### WORK INSTRUCTION
For every item below, arrange its lines of text as a JSON list of strings, with one string per line and blank lines omitted.

(Items in a dataset)
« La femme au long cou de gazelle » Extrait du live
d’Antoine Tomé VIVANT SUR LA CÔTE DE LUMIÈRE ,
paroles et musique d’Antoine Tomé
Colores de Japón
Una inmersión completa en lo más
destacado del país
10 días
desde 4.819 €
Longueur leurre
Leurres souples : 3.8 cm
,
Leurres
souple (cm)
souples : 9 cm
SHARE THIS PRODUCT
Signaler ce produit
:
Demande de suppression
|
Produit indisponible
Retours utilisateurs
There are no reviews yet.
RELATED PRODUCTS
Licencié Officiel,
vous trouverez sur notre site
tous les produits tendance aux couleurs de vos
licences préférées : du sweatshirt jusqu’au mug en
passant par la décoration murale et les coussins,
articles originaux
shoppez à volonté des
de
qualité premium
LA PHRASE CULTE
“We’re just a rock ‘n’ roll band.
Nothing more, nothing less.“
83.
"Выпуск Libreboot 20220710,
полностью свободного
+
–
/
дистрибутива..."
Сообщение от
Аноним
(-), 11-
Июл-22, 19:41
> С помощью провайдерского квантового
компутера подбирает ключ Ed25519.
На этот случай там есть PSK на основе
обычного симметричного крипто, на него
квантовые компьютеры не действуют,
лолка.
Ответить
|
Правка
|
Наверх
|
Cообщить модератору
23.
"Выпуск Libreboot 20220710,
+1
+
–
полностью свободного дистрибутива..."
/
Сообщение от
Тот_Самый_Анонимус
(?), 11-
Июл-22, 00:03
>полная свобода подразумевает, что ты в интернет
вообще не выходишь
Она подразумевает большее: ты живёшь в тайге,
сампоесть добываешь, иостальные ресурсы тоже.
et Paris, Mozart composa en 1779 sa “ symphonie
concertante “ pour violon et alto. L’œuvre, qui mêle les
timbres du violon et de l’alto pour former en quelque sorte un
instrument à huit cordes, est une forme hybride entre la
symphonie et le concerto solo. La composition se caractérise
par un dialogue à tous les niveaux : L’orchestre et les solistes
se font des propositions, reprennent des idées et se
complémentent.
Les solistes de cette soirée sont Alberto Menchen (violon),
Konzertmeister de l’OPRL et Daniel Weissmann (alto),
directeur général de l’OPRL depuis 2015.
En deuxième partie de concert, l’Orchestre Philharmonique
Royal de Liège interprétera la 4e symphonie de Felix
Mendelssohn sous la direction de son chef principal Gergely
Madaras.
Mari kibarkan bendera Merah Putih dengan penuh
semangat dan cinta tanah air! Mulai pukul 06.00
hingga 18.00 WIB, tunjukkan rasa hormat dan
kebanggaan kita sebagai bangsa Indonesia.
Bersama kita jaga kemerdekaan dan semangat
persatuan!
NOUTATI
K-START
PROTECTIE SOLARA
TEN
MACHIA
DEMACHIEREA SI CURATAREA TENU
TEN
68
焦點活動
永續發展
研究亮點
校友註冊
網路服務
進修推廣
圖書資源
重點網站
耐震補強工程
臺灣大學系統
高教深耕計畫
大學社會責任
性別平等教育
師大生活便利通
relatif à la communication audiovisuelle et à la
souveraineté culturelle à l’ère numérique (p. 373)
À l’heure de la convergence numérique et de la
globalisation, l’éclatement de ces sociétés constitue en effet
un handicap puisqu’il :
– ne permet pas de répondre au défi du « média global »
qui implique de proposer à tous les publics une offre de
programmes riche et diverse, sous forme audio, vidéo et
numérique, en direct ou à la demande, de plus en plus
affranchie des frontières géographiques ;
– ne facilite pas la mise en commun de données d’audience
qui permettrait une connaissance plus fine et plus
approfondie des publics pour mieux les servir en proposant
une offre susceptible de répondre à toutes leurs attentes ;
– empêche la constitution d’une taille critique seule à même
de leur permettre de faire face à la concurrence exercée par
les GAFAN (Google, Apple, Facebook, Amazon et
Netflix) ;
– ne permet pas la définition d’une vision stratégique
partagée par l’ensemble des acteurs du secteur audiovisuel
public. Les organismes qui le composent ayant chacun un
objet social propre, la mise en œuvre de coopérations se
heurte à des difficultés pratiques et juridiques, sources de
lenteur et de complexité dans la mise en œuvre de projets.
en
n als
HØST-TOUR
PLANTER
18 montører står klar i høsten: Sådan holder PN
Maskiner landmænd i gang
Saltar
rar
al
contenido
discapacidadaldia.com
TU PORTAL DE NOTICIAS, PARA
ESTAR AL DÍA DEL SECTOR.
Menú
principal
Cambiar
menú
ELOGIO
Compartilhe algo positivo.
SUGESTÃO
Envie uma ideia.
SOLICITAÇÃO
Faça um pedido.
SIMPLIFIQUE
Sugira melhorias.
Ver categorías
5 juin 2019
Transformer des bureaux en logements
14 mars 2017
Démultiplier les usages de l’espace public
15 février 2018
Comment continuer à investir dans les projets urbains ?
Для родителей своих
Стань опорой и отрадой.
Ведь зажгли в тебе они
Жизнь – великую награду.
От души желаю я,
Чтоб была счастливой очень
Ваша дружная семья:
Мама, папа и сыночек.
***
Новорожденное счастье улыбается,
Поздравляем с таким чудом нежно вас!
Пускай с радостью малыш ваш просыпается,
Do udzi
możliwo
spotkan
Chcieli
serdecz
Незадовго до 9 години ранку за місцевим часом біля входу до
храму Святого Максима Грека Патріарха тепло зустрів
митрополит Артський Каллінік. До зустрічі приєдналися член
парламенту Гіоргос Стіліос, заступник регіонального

### EXERCISE OUTPUT
[
  "« La femme au long cou de gazelle » Extrait du live",
  "d’Antoine Tomé VIVANT SUR LA CÔTE DE LUMIÈRE ,",
  "paroles et musique d’Antoine Tomé",
  "Colores de Japón",
  "Una inmersión completa en lo más",
  "destacado del país",
  "10 días",
  "desde 4.819 €",
  "Longueur leurre",
  "Leurres souples : 3.8 cm",
  ",",
  "Leurres",
  "souple (cm)",
  "souples : 9 cm",
  "SHARE THIS PRODUCT",
  "Signaler ce produit",
  ":",
  "Demande de suppression",
  "|",
  "Produit indisponible",
  "Retours utilisateurs",
  "There are no reviews yet.",
  "RELATED PRODUCTS",
  "Licencié Officiel,",
  "vous trouverez sur notre site",
  "tous les produits tendance aux couleurs de vos",
  "licences préférées : du sweatshirt jusqu’au mug en",
  "passant par la décoration murale et les coussins,",
  "articles originaux",
  "shoppez à volonté des",
  "de",
  "qualité premium",
  "LA PHRASE CULTE",
  "“We’re just a rock ‘n’ roll band.",
  "Nothing more, nothing less.“",
  "83.",
  "\"Выпуск Libreboot 20220710,",
  "полностью свободного",
  "+",
  "–",
  "/",
  "дистрибутива...\"",
  "Сообщение от",
  "Аноним",
  "(-), 11-",
  "Июл-22, 19:41",
  "> С помощью провайдерского квантового",
  "компутера подбирает ключ Ed25519.",
  "На этот случай там есть PSK на основе",
  "обычного симметричного крипто, на него",
  "квантовые компьютеры не действуют,",
  "лолка.",
  "Ответить",
  "|",
  "Правка",
  "|",
  "Наверх",
  "|",
  "Cообщить модератору",
  "23.",
  "\"Выпуск Libreboot 20220710,",
  "+1",
  "+",
  "–",
  "полностью свободного дистрибутива...\"",
  "/",
  "Сообщение от",
  "Тот_Самый_Анонимус",
  "(?), 11-",
  "Июл-22, 00:03",
  ">полная свобода подразумевает, что ты в интернет",
  "вообще не выходишь",
  "Она подразумевает большее: ты живёшь в тайге,",
  "сампоесть добываешь, иостальные ресурсы тоже.",
  "et Paris, Mozart composa en 1779 sa “ symphonie",
  "concertante “ pour violon et alto. L’œuvre, qui mêle les",
  "timbres du violon et de l’alto pour former en quelque sorte un",
  "instrument à huit cordes, est une forme hybride entre la",
  "symphonie et le concerto solo. La composition se caractérise",
  "par un dialogue à tous les niveaux : L’orchestre et les solistes",
  "se font des propositions, reprennent des idées et se",
  "complémentent.",
  "Les solistes de cette soirée sont Alberto Menchen (violon),",
  "Konzertmeister de l’OPRL et Daniel Weissmann (alto),",
  "directeur général de l’OPRL depuis 2015.",
  "En deuxième partie de concert, l’Orchestre Philharmonique",
  "Royal de Liège interprétera la 4e symphonie de Felix",
  "Mendelssohn sous la direction de son chef principal Gergely",
  "Madaras.",
  "Mari kibarkan bendera Merah Putih dengan penuh",
  "semangat dan cinta tanah air! Mulai pukul 06.00",
  "hingga 18.00 WIB, tunjukkan rasa hormat dan",
  "kebanggaan kita sebagai bangsa Indonesia.",
  "Bersama kita jaga kemerdekaan dan semangat",
  "persatuan!",
  "NOUTATI",
  "K-START",
  "PROTECTIE SOLARA",
  "TEN",
  "MACHIA",
  "DEMACHIEREA SI CURATAREA TENU",
  "TEN",
  "68",
  "焦點活動",
  "永續發展",
  "研究亮點",
  "校友註冊",
  "網路服務",
  "進修推廣",
  "圖書資源",
  "重點網站",
  "耐震補強工程",
  "臺灣大學系統",
  "高教深耕計畫",
  "大學社會責任",
  "性別平等教育",
  "師大生活便利通",
  "relatif à la communication audiovisuelle et à la",
  "souveraineté culturelle à l’ère numérique (p. 373)",
  "À l’heure de la convergence numérique et de la",
  "globalisation, l’éclatement de ces sociétés constitue en effet",
  "un handicap puisqu’il :",
  "– ne permet pas de répondre au défi du « média global »",
  "qui implique de proposer à tous les publics une offre de",
  "programmes riche et diverse, sous forme audio, vidéo et",
  "numérique, en direct ou à la demande, de plus en plus",
  "affranchie des frontières géographiques ;",
  "– ne facilite pas la mise en commun de données d’audience",
  "qui permettrait une connaissance plus fine et plus",
  "approfondie des publics pour mieux les servir en proposant",
  "une offre susceptible de répondre à toutes leurs attentes ;",
  "– empêche la constitution d’une taille critique seule à même",
  "de leur permettre de faire face à la concurrence exercée par",
  "les GAFAN (Google, Apple, Facebook, Amazon et",
  "Netflix) ;",
  "– ne permet pas la définition d’une vision stratégique",
  "partagée par l’ensemble des acteurs du secteur audiovisuel",
  "public. Les organismes qui le composent ayant chacun un",
  "objet social propre, la mise en œuvre de coopérations se",
  "heurte à des difficultés pratiques et juridiques, sources de",
  "lenteur et de complexité dans la mise en œuvre de projets.",
  "en",
  "n als",
  "HØST-TOUR",
  "PLANTER",
  "18 montører står klar i høsten: Sådan holder PN",
  "Maskiner landmænd i gang",
  "Saltar",
  "rar",
  "al",
  "contenido",
  "discapacidadaldia.com",
  "TU PORTAL DE NOTICIAS, PARA",
  "ESTAR AL DÍA DEL SECTOR.",
  "Menú",
  "principal",
  "Cambiar",
  "menú",
  "ELOGIO",
  "Compartilhe algo positivo.",
  "SUGESTÃO",
  "Envie uma ideia.",
  "SOLICITAÇÃO",
  "Faça um pedido.",
  "SIMPLIFIQUE",
  "Sugira melhorias.",
  "Ver categorías",
  "5 juin 2019",
  "Transformer des bureaux en logements",
  "14 mars 2017",
  "Démultiplier les usages de l’espace public",
  "15 février 2018",
  "Comment continuer à investir dans les projets urbains ?",
  "Для родителей своих",
  "Стань опорой и отрадой.",
  "Ведь зажгли в тебе они",
  "Жизнь – великую награду.",
  "От души желаю я,",
  "Чтоб была счастливой очень",
  "Ваша дружная семья:",
  "Мама, папа и сыночек.",
  "***",
  "Новорожденное счастье улыбается,",
  "Поздравляем с таким чудом нежно вас!",
  "Пускай с радостью малыш ваш просыпается,",
  "Do udzi",
  "możliwo",
  "spotkan",
  "Chcieli",
  "serdecz",
  "Незадовго до 9 години ранку за місцевим часом біля входу до",
  "храму Святого Максима Грека Патріарха тепло зустрів",
  "митрополит Артський Каллінік. До зустрічі приєдналися член",
  "парламенту Гіоргос Стіліос, заступник регіонального"
]